For U.S. stock investors, there may be no place like home, said Tom Lauricella in The Wall Street Journal. “Amid continuing turmoil, U.S. stocks are proving much more buoyant than markets abroad, and investment pros think it’s only the beginning.” The Dow is down 12 percent so far this year, but the Dow Jones Wilshire Global Index, which excludes U.S. stocks, is down 21 percent. “Driving the big declines abroad are many of the same factors that first sent U.S. stock prices tumbling late last year, chiefly a collapsing real estate market and its impact on consumers and corporate earnings.” The U.S. economy, meanwhile, looks to be nearing the end of that cycle. As you look toward the future, don’t abandon foreign holdings. But do take “a close look at how much of a portfolio is allocated elsewhere around the globe.”

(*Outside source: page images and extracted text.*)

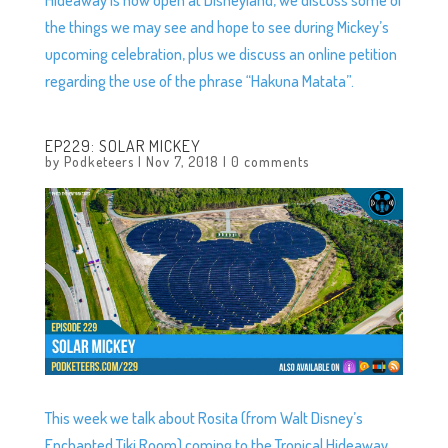
the things we may see and hope to see during Mickey’s
upcoming celebration, plus we discuss an online petition
regarding the use of the phrase “Hakuna Matata”.
EP229: SOLAR MICKEY
by
Podketeers
|
Nov 7, 2018
|
0 comments
This week we talk about Rosita (from Walt Disney’s
Enchanted Tiki Room) coming to the Tropical Hideaway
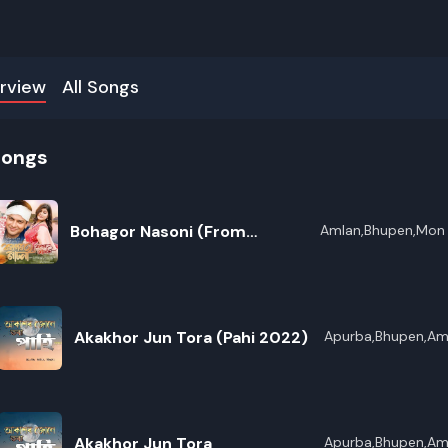
rview
All Songs
songs
Bohagor Nasoni (From
Amlan,Bhupen,Mon 
Bharali,Zubeen Gar
"Bohagor Junmoni 2026 Vol 8")
Akakhor Jun Tora (Pahi 2022)
Apurba,Bhupen,Am
Akakhor Jun Tora
Apurba,Bhupen,Am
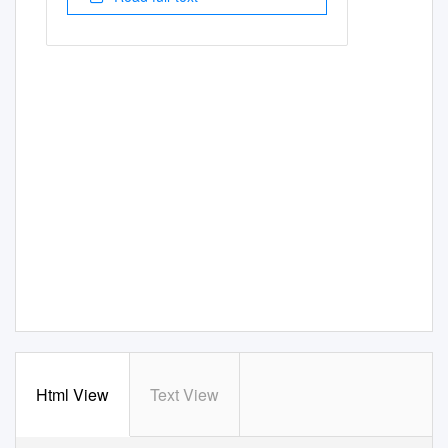
Html View
Text View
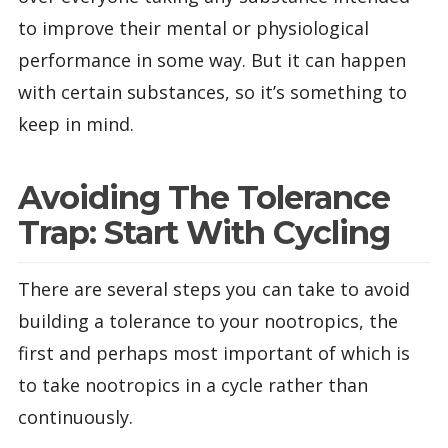
to improve their mental or physiological
performance in some way. But it can happen
with certain substances, so it’s something to
keep in mind.
Avoiding The Tolerance
Trap: Start With Cycling
There are several steps you can take to avoid
building a tolerance to your nootropics, the
first and perhaps most important of which is
to take nootropics in a cycle rather than
continuously.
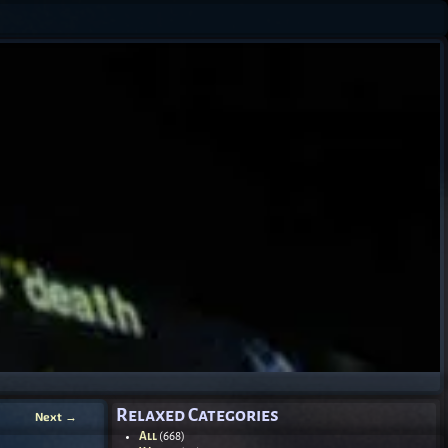
Relaxed Categories
Next
→
All
(668)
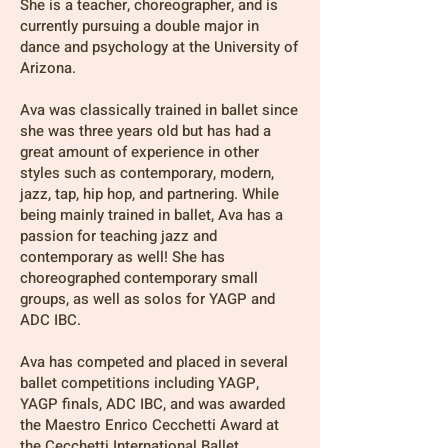
She is a teacher, choreographer, and is
currently pursuing a double major in
dance and psychology at the University of
Arizona.
Ava was classically trained in ballet since
she was three years old but has had a
great amount of experience in other
styles such as contemporary, modern,
jazz, tap, hip hop, and partnering. While
being mainly trained in ballet, Ava has a
passion for teaching jazz and
contemporary as well! She has
choreographed contemporary small
groups, as well as solos for YAGP and
ADC IBC.
Ava has competed and placed in several
ballet competitions including YAGP,
YAGP finals, ADC IBC, and was awarded
the Maestro Enrico Cecchetti Award at
the Cecchetti International Ballet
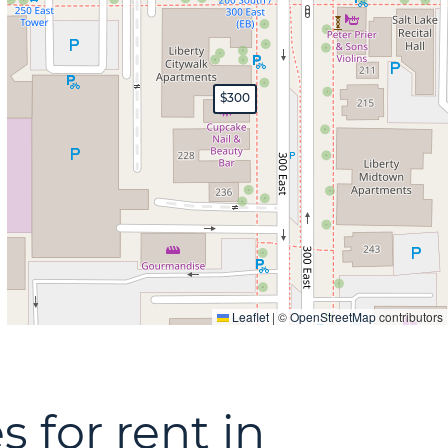
$300
Leaflet
|
©
OpenStreetMap
contributors
s for rent in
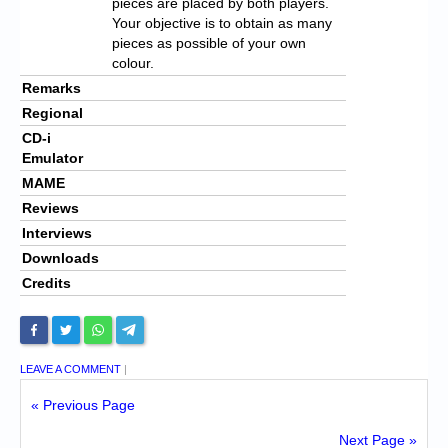
pieces are placed by both players.
Your objective is to obtain as many
pieces as possible of your own
colour.
Remarks
Regional
CD-i
Emulator
MAME
Reviews
Interviews
Downloads
Credits
LEAVE A COMMENT
|
« Previous Page
Next Page »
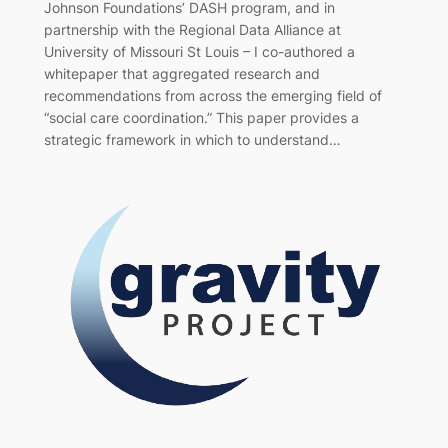
Johnson Foundations’ DASH program, and in
partnership with the Regional Data Alliance at
University of Missouri St Louis – I co-authored a
whitepaper that aggregated research and
recommendations from across the emerging field of
“social care coordination.” This paper provides a
strategic framework in which to understand…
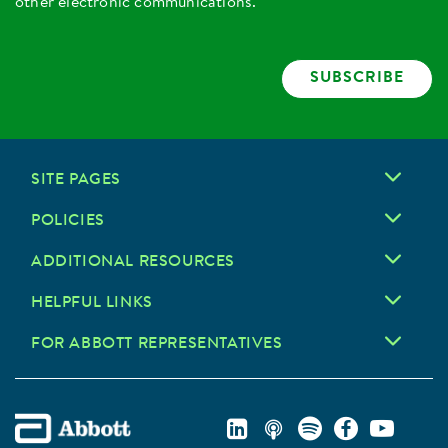
other electronic communications.
SUBSCRIBE
SITE PAGES
POLICIES
ADDITIONAL RESOURCES
HELPFUL LINKS
FOR ABBOTT REPRESENTATIVES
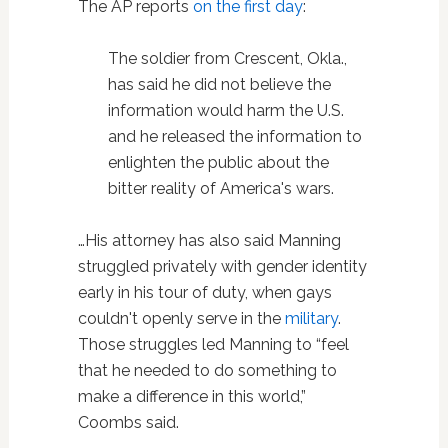
The AP reports
on the first day
:
The soldier from Crescent, Okla.,
has said he did not believe the
information would harm the U.S.
and he released the information to
enlighten the public about the
bitter reality of America's wars.
…His attorney has also said Manning
struggled privately with gender identity
early in his tour of duty, when gays
couldn't openly serve in the
military
.
Those struggles led Manning to “feel
that he needed to do something to
make a difference in this world,”
Coombs said.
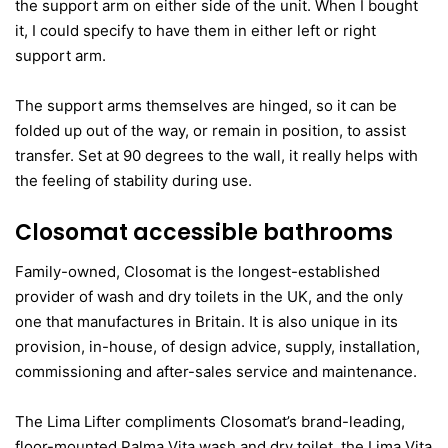
the support arm on either side of the unit. When I bought
it, I could specify to have them in either left or right
support arm.
The support arms themselves are hinged, so it can be
folded up out of the way, or remain in position, to assist
transfer. Set at 90 degrees to the wall, it really helps with
the feeling of stability during use.
Closomat accessible bathrooms
Family-owned, Closomat is the longest-established
provider of wash and dry toilets in the UK, and the only
one that manufactures in Britain. It is also unique in its
provision, in-house, of design advice, supply, installation,
commissioning and after-sales service and maintenance.
The Lima Lifter compliments Closomat’s brand-leading,
floor-mounted Palma Vita wash and dry toilet, the Lima Vita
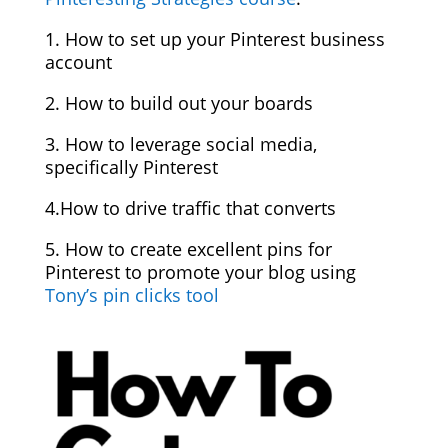
1. How to set up your Pinterest business
account
2. How to build out your boards
3. How to leverage social media,
specifically Pinterest
4.How to drive traffic that converts
5. How to create excellent pins for
Pinterest to promote your blog using
Tony’s pin clicks tool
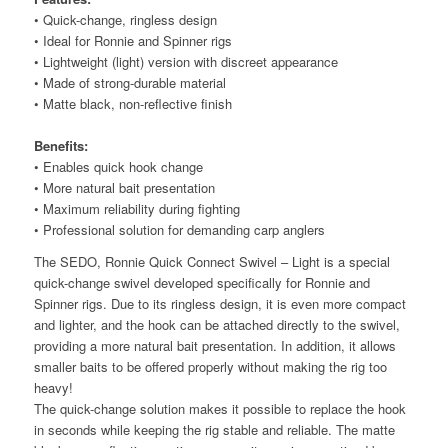
• Quick-change, ringless design
• Ideal for Ronnie and Spinner rigs
• Lightweight (light) version with discreet appearance
• Made of strong-durable material
• Matte black, non-reflective finish
Benefits:
• Enables quick hook change
• More natural bait presentation
• Maximum reliability during fighting
• Professional solution for demanding carp anglers
The SEDO, Ronnie Quick Connect Swivel – Light is a special
quick-change swivel developed specifically for Ronnie and
Spinner rigs. Due to its ringless design, it is even more compact
and lighter, and the hook can be attached directly to the swivel,
providing a more natural bait presentation. In addition, it allows
smaller baits to be offered properly without making the rig too
heavy!
The quick-change solution makes it possible to replace the hook
in seconds while keeping the rig stable and reliable. The matte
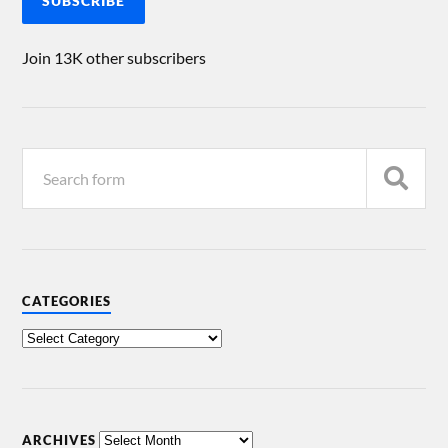
SUBSCRIBE
Join 13K other subscribers
CATEGORIES
ARCHIVES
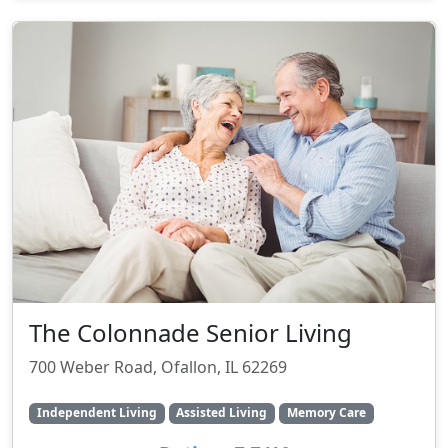
The Colonnade Senior Living
700 Weber Road, Ofallon, IL 62269
Independent Living
Assisted Living
Memory Care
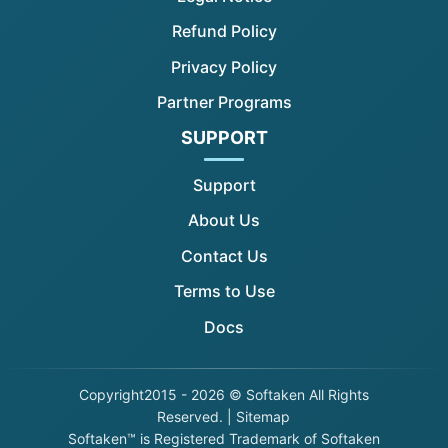
Refund Policy
Privacy Policy
Partner Programs
SUPPORT
Support
About Us
Contact Us
Terms to Use
Docs
Copyright
2015 - 2026 © Softaken All Rights
Reserved. |
Sitemap
Softaken™ is Registered Trademark of Softaken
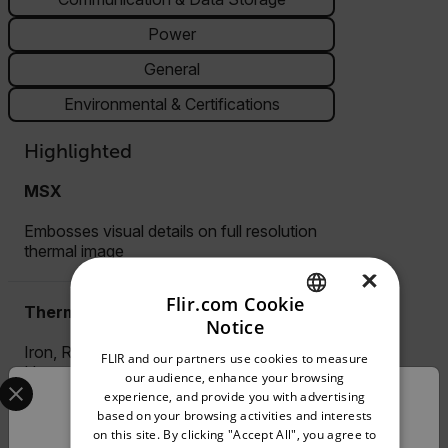
Power
General
Environmental & Certifications
Highlighted
MSX
Embosses visual details on full resolution
thermal image
×
Flir.com Cookie
Thermal image palettes
Notice
ENGLISH
Iron, Rainbow, Arctic, White-Hot, Black-
FLIR and our partners use cookies to measure
GERMAN
Hot
Select your preferred country and language from the options 
our audience, enhance your browsing
experience, and provide you with advertising
Confirm Location
FRENCH
based on your browsing activities and interests
Pin Moisture
on this site. By clicking "Accept All", you agree to
SPANISH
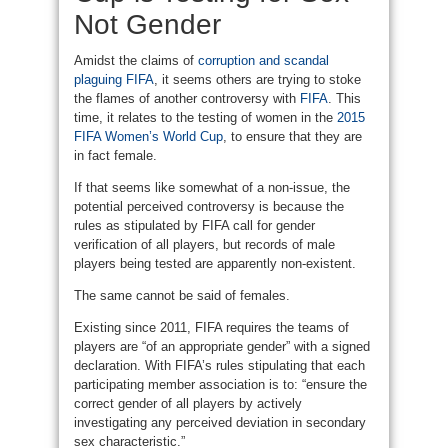
Not Gender
Amidst the claims of
corruption and scandal
plaguing FIFA
, it seems others are trying to stoke
the flames of another controversy with
FIFA
. This
time, it relates to the testing of women in the
2015
FIFA Women’s World Cup
, to ensure that they are
in fact female.
If that seems like somewhat of a non-issue, the
potential perceived controversy is because the
rules as stipulated by FIFA call for gender
verification of all players, but records of male
players being tested are apparently non-existent.
The same cannot be said of females.
Existing since 2011, FIFA requires the teams of
players are “of an appropriate gender” with a signed
declaration. With FIFA’s rules stipulating that each
participating member association is to: “ensure the
correct gender of all players by actively
investigating any perceived deviation in secondary
sex characteristic.”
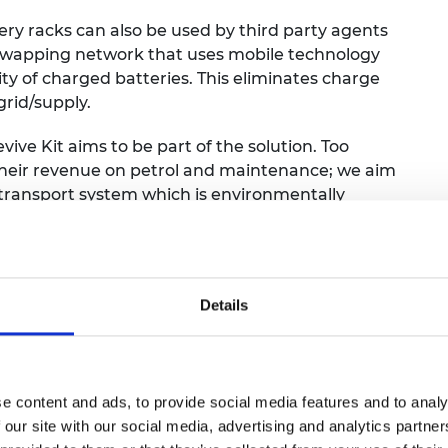
ry racks can also be used by third party agents
y swapping network that uses mobile technology
ity of charged batteries. This eliminates charge
rid/supply.
evive Kit aims to be part of the solution. Too
their revenue on petrol and maintenance; we aim
 transport system which is environmentally
dical engineer, developed FlexiGyn, a battery-
ing gynaecologists to diagnose and treat a
Details
 expensive equipment, increasing women’s
cularly in remote areas. Typical hysteroscopy
of patient discomfort, requiring bulky additional
tive device offers a more comfortable and
e content and ads, to provide social media features and to analy
d healthcare providers. In addition to the
 our site with our social media, advertising and analytics partn
loping integrated software solutions that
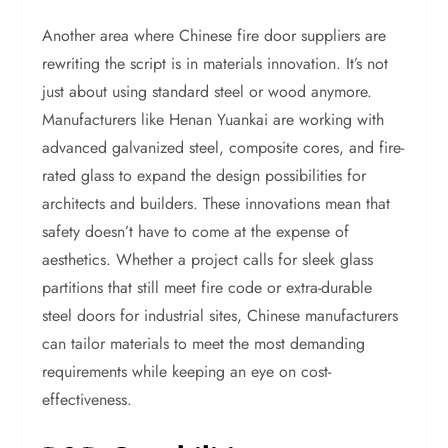
Another area where Chinese fire door suppliers are
rewriting the script is in materials innovation. It’s not
just about using standard steel or wood anymore.
Manufacturers like Henan Yuankai are working with
advanced galvanized steel, composite cores, and fire-
rated glass to expand the design possibilities for
architects and builders. These innovations mean that
safety doesn’t have to come at the expense of
aesthetics. Whether a project calls for sleek glass
partitions that still meet fire code or extra-durable
steel doors for industrial sites, Chinese manufacturers
can tailor materials to meet the most demanding
requirements while keeping an eye on cost-
effectiveness.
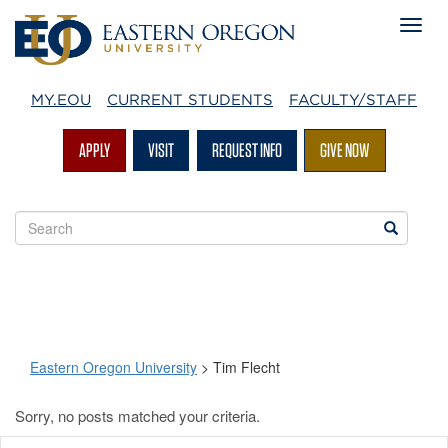
MY.EOU
CURRENT STUDENTS
FACULTY/STAFF
APPLY
VISIT
REQUEST INFO
GIVE NOW
Search
Search
EOU
websites
Eastern Oregon University
>
Tim Flecht
Sorry, no posts matched your criteria.
Tim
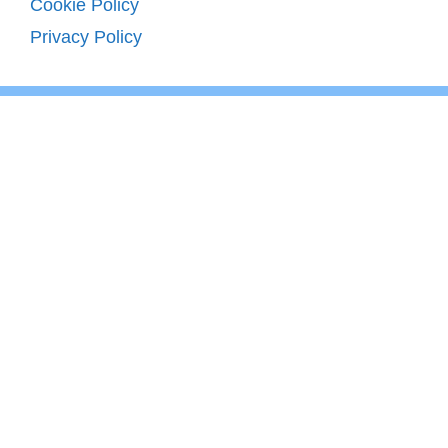
Cookie Policy
Privacy Policy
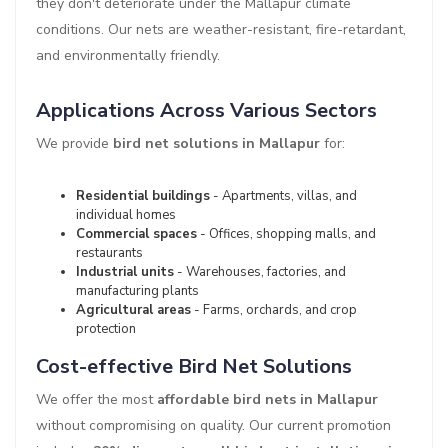
they don't deteriorate under the Mallapur climate
conditions. Our nets are weather-resistant, fire-retardant,
and environmentally friendly.
Applications Across Various Sectors
We provide
bird net solutions in Mallapur
for:
Residential buildings
- Apartments, villas, and
individual homes
Commercial spaces
- Offices, shopping malls, and
restaurants
Industrial units
- Warehouses, factories, and
manufacturing plants
Agricultural areas
- Farms, orchards, and crop
protection
Cost-effective Bird Net Solutions
We offer the most
affordable bird nets in Mallapur
without compromising on quality. Our current promotion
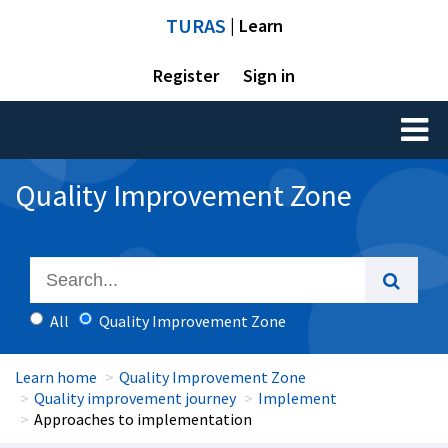
TURAS
| Learn
Register
Sign in
Toggl
naviga
Quality Improvement Zone
All
Quality Improvement Zone
Learn home
Quality Improvement Zone
Quality improvement journey
Implement
Approaches to implementation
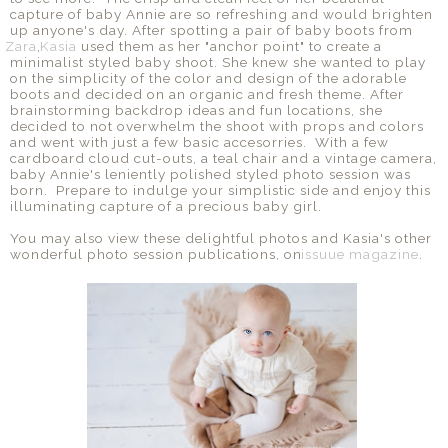
capture of baby Annie are so refreshing and would brighten
up anyone's day. After spotting a pair of baby boots from
Zara
,
Kasia
used them as her "anchor point" to create a
minimalist styled baby shoot. She knew she wanted to play
on the simplicity of the color and design of the adorable
boots and decided on an organic and fresh theme. After
brainstorming backdrop ideas and fun locations, she
decided to not overwhelm the shoot with props and colors
and went with just a few basic accesorries. With a few
cardboard cloud cut-outs, a teal chair and a vintage camera,
baby Annie's leniently polished styled photo session was
born. Prepare to indulge your simplistic side and enjoy this
illuminating capture of a precious baby girl.
You may also view these delightful photos and Kasia's other
wonderful photo session publications, on
issuue magazine
.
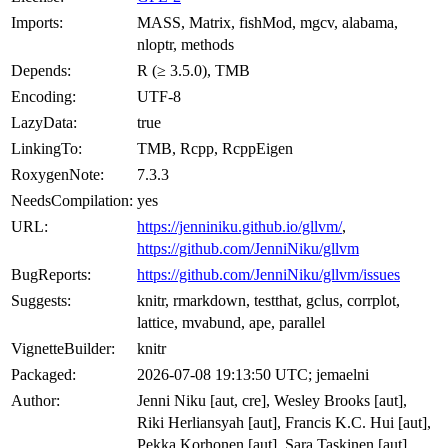
Imports:
MASS, Matrix, fishMod, mgcv, alabama,
nloptr, methods
Depends:
R (≥ 3.5.0), TMB
Encoding:
UTF-8
LazyData:
true
LinkingTo:
TMB, Rcpp, RcppEigen
RoxygenNote:
7.3.3
NeedsCompilation:
yes
URL:
https://jenniniku.github.io/gllvm/
,
https://github.com/JenniNiku/gllvm
BugReports:
https://github.com/JenniNiku/gllvm/issues
Suggests:
knitr, rmarkdown, testthat, gclus, corrplot,
lattice, mvabund, ape, parallel
VignetteBuilder:
knitr
Packaged:
2026-07-08 19:13:50 UTC; jemaelni
Author:
Jenni Niku [aut, cre], Wesley Brooks [aut],
Riki Herliansyah [aut], Francis K.C. Hui [aut],
Pekka Korhonen [aut], Sara Taskinen [aut],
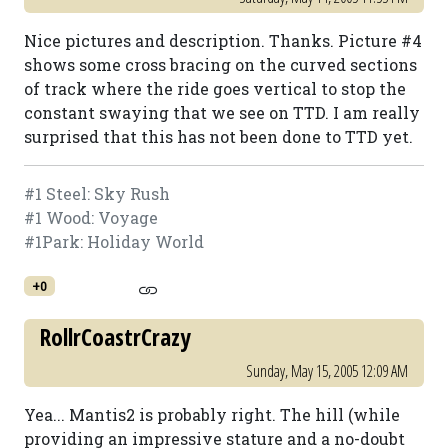
Nice pictures and description. Thanks. Picture #4
shows some cross bracing on the curved sections
of track where the ride goes vertical to stop the
constant swaying that we see on TTD. I am really
surprised that this has not been done to TTD yet.
#1 Steel: Sky Rush
#1 Wood: Voyage
#1Park: Holiday World
+0
RollrCoastrCrazy
Sunday, May 15, 2005 12:09 AM
Yea... Mantis2 is probably right. The hill (while
providing an impressive stature and a no-doubt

Putting X-rays on plastic?
Medical offices have traditionally offered low- or no-interest payment plans to cash-strapped patients, said Stacey L. Bradford in SmartMoney. But some are now encouraging patients to sign up for so-called medical credit cards. “The idea that patients can fund their medical care in the same way they finance flat-screen TVs is attractive to health-care providers, since they get their money right away.” But such cards—issued by the likes of GE Money and Citigroup—should be seen as a last resort. “By using one of these credit cards, patients convert their medical debt, which doesn’t typically show up on a credit report unless it goes to collection, into revolving consumer debt.” If patients fall behind on payments, they’ll not only be hit with fees and higher rates but get dinged on their credit reports. That could have “lasting implications” beyond the doctor’s office.
One-stop mutual funds
Many mutual-fund investors are looking for a one-fund fix, said Thomas M. Anderson in Kiplinger’s Personal Finance. Instead of allocating retirement resources across multiple funds, they’re investing in target-date funds whose precise holdings are adjusted as the investor moves closer to retirement. “Thirty-eight fund families have target-date offerings, and the differences among them are significant.”
T. Rowe Price, for instance, sets the overall allocation but tweaks the mix by up to 5 percentage points, depending on market dynamics. So even though these funds are designed for simplicity, choosing the right one will take some research. The stock allocation for a fund targeted for a 2020 retirement, for example, can range from 50 percent to 90 percent.